Nas últimas horas houve o seguinte, recordemos:
- Na semana passada Bolsonaro sugeriu que as Forças Armadas façam uma apuração paralela da votação. E com isso, acendeu luzes amarelas para todo lado.
- O presidente do STF e o do Senado se reuniram e firmaram uma espécie de alianças em defesa do STF (afrontado pelo presidente com a graça concedida ao condenado deputado Daniel Silveira) e da garantia de eleições livres, limpas e transparentes, sob o comando do TSE.
- Em seguida o ministro da Defesa visitou os presidentes do STF e do Senado afirmando que as Forças Armadas estão comprometidas com a democracia e querem colaborar com o processo. Como, não disse.
- Ontem o ministro da Defesa fez novo movimento, enviando ofício ao ministro Fachin, presidente do TSE, em que cobra a divulgação das sete sugestões de aprimoramento da eleição apresentadas pelos militares, através de seu representante na Comissão de Transparência Eleitoral (TCE) do tribunal, general Heber Garcia, que também vinha fazendo a cobrança. Qual foi a medida mais importante que sugeriram? Tudo indica que seja a apuração militar paralela, o que seria a intervenção pura e simples no processo, a desautorização do TSE. E sabe-se lá o que decorreria disso. Discrepâncias que dariam pretexto para a anulação? Tudo é possível, nesta altura.

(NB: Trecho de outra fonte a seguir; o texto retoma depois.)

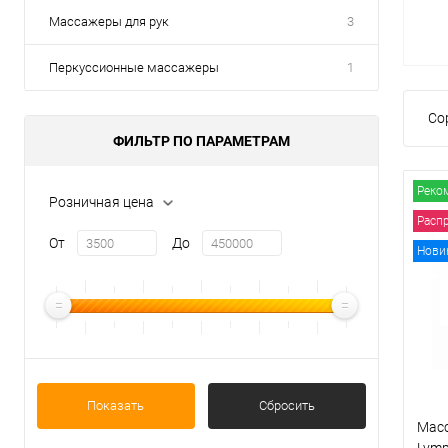
Массажеры для рук
3
Перкуссионные массажеры
1
Со
ФИЛЬТР ПО ПАРАМЕТРАМ
Реко
Розничная цена
Расп
От
До
Нови
Показать
Сбросить
Масс
Lymp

- Sintonizadamente, à noite Bolsonaro afirmou que as Forças Armadas não assistirão passivamente ao pleito e que seu partido, o PL, contratará auditoria independente para conferir o resultado. Auditorias independentes atuam depois do resultado eleitoral confirmado, nunca antes. Não se sabe exatamente o que ele pretende.
Então, Bolsonaro e militares estão jogando juntinhos e concatenados, dando razão a Barroso.
Agora olhemos para as notícias que vieram do hemisfério norte, e especialmente daquele país que sabe tudo o que se passa no mundo.
- Comitê de direitos humanos da ONU confirma que Lula foi julgado indevidamente, por juiz parcial, tendo direitos violados, com violação da privacidade e subtração do direito político de concorrer à Presidência em 2018.
- A revista Time traz Lula na capa, irritando profundamente o bolsonarismo. E até a mídia.
- A agência Reuters vaza notícia de que emissários da CIA recomendaram a interlocutores do governo brasileiro que Bolsonaro deixasse de desacreditar o pleito.
- Porta-voz do Departamento de Estado diz que os EUA reconhecem o histórico brasileiro de eleições justas e transparentes e que confiam nas instituições brasileiras.
Ingerência, gritam à esquerda. A CIA realmente não tem nada que se meter em nossa eleição e todos sabemos o que os EUA já fizeram no mundo, em matéria de ingerência. Mas não dá para negar que tudo o que veio do hemisfério norte recentemente ajuda Lula e desajuda Bolsonaro. Não estou dizendo que Biden esteja querendo ajudar Lula, mas nada indica que uma tentativa de golpe contra as eleições no Brasil teria apoio americano. Golpes de Estado na América Latina sempre contaram com a ação do big stick.
Estamos, pois, na antessala do projeto de Bolsonaro de melar a eleição antes que ela aconteça. As instituições serão testadas e a sociedade civil precisa sair da inércia. E a democracia brasileira precisará, como nunca depois de 1988, do apoio internacional, venha ele da UE, dos EUA ou de organizações multilaterais. Não por acaso o TSE está convidando oito instituições estrangeiras para acompanhar o pleito. Ele tem que acontecer e a soberania popular terá que ser respeitada. Este é o imenso desafio que temos pela frente.